Crosby offers reasons why it is appropriate to place one’s religious faith in nature. Among these are his contention that, “we owe everything we are and have to nature.” We are fully embedded in nature, and all of our capabilities, our cultures, and our histories come from nature and are supported by nature. “Should we not, therefore, reverence it and meditate upon its gifts with intense religious gratitude and fervor?” “We are at home here;” there is no other place, no supernatural dimension, nothing outside of nature. In contrast with other objects of religious concern, we do not need to struggle to prove the existence of nature. Finally, Crosby argues for a new perspective on salvation:

“…nature can be saving for those attuned to its presence and influence.
It has the power to inspire, enhance, and renew our lives.
We are natural beings in the deepest recesses of our bodies and spirits,
and learning how to live in accordance with that fact
provides us with both profound challenge and profound hope.”

What exactly does it mean, though, to have such faith? Crosby defines such faith as: conceiving of one’s life within nature as something of momentous value and importance, using all of the resources and capacities of one’s being. Such faith means being open to events of grace in one’s life, “transformative gifts which we can humbly accept and for which we can give hearty thanks.” These events provide opportunities for reflection and growth. Crosby offers examples of such triggering experiences:

“…a casual meeting with someone that unexpectedly turns into a lifelong and deeply meaningful relationship. Or a teacher might have said something early in one’s life, perhaps only in passing, that opened up new possibilities and set one’s life on a new course…a passage in a book that points the way to new, enriching ways of thinking and acting, sometimes in respects quite difference from those intended or envisioned by the book’s author… being forgiven…the sight of a cardinal at the feeder in the back yard, a sight that we may have enjoyed in the past but that on this occasion is suddenly full of ecstatic joy and meaning.”

Faith in nature also entails engaging in what Crosby calls a religious search “for values and modes of awareness that can provide basis, orientation, and direction for the whole course of our lives.” Such values and modes include: “issues of birth and death, meaning and despair, good and evil, beauty and ugliness, joy and sorrow, hope and frustration, forgiveness and guilt, honor and shame.” The quest is also for a sense of attunement, responsibility and purpose, and seeks answers to fundamental questions:

“By what or whom have we come into being, and by what or whom are we most profoundly guided and sustained?
What, at the most fundamental level of our lives, should we live for and aspire toward?
Who are we, and what ought we to become?
How can our lives be most creatively and fruitfully directed and transformed?
What is to be valued above all else in the living or our lives?”

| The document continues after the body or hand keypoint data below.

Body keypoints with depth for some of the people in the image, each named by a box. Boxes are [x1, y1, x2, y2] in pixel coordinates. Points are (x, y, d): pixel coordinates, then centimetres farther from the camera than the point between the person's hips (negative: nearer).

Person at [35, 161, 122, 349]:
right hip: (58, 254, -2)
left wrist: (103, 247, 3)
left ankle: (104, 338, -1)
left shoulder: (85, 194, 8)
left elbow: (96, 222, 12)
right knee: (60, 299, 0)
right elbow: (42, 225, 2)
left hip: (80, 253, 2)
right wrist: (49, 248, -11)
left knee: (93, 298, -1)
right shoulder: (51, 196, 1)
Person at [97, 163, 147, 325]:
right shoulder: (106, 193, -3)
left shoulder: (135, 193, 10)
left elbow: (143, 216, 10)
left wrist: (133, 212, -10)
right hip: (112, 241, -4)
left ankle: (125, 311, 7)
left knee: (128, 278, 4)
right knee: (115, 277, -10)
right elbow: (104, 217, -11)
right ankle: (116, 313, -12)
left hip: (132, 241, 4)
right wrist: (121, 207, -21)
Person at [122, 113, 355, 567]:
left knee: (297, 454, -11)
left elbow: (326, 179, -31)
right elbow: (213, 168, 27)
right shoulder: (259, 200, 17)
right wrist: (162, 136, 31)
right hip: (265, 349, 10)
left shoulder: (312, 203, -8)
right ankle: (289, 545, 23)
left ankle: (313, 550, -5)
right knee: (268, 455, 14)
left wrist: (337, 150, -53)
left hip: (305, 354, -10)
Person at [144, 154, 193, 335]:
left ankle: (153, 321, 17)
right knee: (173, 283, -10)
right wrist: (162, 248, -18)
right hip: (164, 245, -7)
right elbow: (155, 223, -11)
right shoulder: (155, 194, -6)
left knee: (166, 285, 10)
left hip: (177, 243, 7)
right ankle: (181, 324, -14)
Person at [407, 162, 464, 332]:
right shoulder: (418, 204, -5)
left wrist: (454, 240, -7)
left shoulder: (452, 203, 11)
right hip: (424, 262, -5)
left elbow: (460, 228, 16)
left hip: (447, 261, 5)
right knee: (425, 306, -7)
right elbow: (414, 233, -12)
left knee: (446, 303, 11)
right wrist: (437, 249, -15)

The result of this search and this faith in nature can include lifting us “out of moods of hopelessness and futility, encouraging us to continue to have confidence that moral progress is possible and that our moral strivings continue to be worthwhile.”

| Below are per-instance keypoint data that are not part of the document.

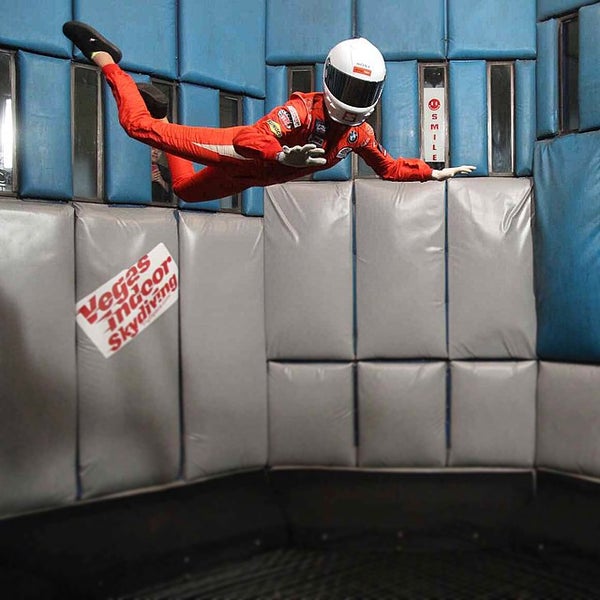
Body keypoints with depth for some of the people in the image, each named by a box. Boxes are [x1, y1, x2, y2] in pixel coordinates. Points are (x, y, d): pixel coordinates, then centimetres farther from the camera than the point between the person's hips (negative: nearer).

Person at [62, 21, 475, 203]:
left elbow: (389, 168, 4)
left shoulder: (359, 133, -10)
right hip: (238, 150, -7)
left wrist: (433, 173, -1)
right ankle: (103, 57, 16)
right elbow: (247, 139, -42)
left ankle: (162, 116, 47)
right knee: (140, 125, -8)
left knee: (185, 189, 25)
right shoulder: (303, 110, -32)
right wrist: (284, 155, -59)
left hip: (256, 178, 7)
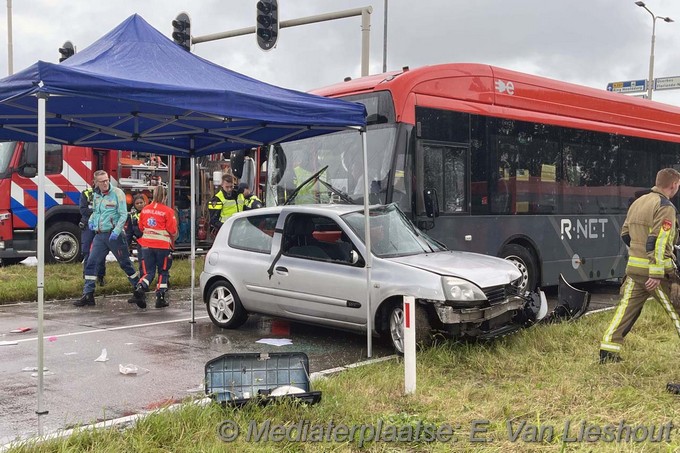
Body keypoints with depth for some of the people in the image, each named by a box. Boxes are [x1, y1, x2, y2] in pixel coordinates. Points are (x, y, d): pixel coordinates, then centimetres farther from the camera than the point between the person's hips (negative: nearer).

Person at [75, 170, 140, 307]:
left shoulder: (117, 193, -8)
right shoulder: (96, 196, 11)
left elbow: (123, 215, -11)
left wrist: (116, 231, -20)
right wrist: (91, 221, 8)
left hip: (114, 235, -5)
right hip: (99, 235, 5)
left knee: (125, 263, 4)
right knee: (91, 263, -1)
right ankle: (88, 295, 4)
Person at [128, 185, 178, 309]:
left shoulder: (145, 209, 4)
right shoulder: (168, 211, -10)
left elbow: (141, 228, 12)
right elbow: (173, 231, -9)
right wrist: (172, 241, 12)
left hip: (146, 245, 4)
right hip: (163, 245, -3)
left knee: (148, 272, 9)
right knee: (163, 272, 11)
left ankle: (139, 290, -14)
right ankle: (160, 298, 10)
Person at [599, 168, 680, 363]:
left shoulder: (638, 202, 13)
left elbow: (625, 234, 18)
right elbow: (658, 242, -21)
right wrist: (656, 274, -22)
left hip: (634, 268, 7)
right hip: (655, 270, -7)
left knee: (626, 309, 8)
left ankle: (608, 350, 4)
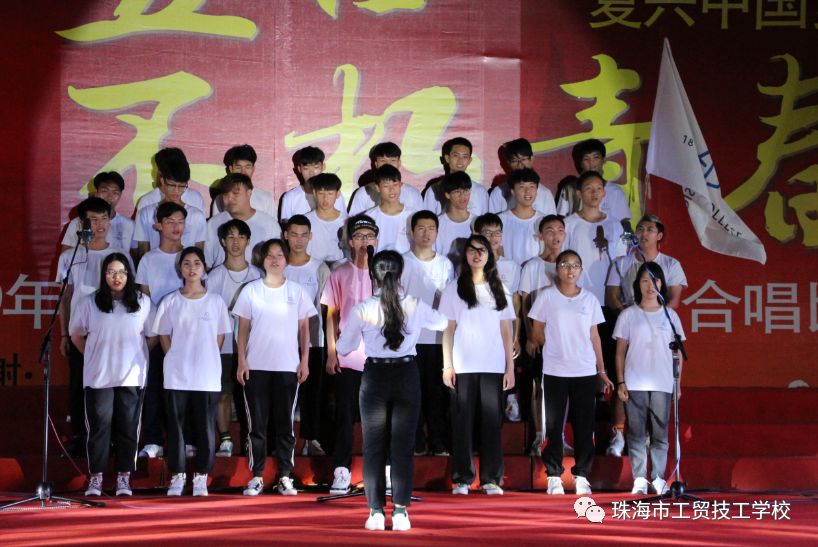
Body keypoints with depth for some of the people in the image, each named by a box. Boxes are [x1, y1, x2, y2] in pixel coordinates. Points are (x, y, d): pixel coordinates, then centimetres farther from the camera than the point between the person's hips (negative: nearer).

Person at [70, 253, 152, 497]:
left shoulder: (143, 303, 2)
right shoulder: (89, 303, 2)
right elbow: (77, 335, 12)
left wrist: (137, 357, 5)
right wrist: (95, 357, 9)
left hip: (132, 376, 0)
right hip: (98, 376, 0)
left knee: (128, 428, 2)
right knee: (99, 427, -1)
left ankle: (124, 478, 9)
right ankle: (95, 478, 5)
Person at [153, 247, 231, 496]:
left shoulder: (215, 301, 4)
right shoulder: (170, 302, 5)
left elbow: (220, 337, 8)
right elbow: (164, 336, 9)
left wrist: (205, 361, 2)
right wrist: (177, 361, 1)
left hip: (207, 376, 0)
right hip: (176, 377, 0)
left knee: (205, 428, 0)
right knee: (175, 426, 2)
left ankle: (201, 477, 7)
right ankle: (177, 476, 9)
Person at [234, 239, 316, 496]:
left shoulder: (297, 291, 6)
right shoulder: (251, 291, 4)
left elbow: (304, 328, 8)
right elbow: (243, 328, 4)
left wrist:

In summary, naturism is Crosby’s proposed religion of nature; his metaphysics of nature – including the paradoxical combination of consistency and radical change – yields a view of nature that includes religious values, a religious sense of ultimacy, and his case for nature as a appropriate object of religious concern.

Sources of quotes from Donald Crosby:
A Religion of Nature, p. 81
Living With Ambiguity, p. 2-3, 24, 27, 48, 50, 51, 56, 59, 63, 80-83, 85
Transcendence and Immanence in a Religion of Nature, p. 245, 253

This paper is an excerpt from:
Lewis, Marshall. ‘The Atheistic Religious Naturalism of Goodenough, Crosby and Rue’.
Post-Graduate Dissertation. University of Otago, 2013.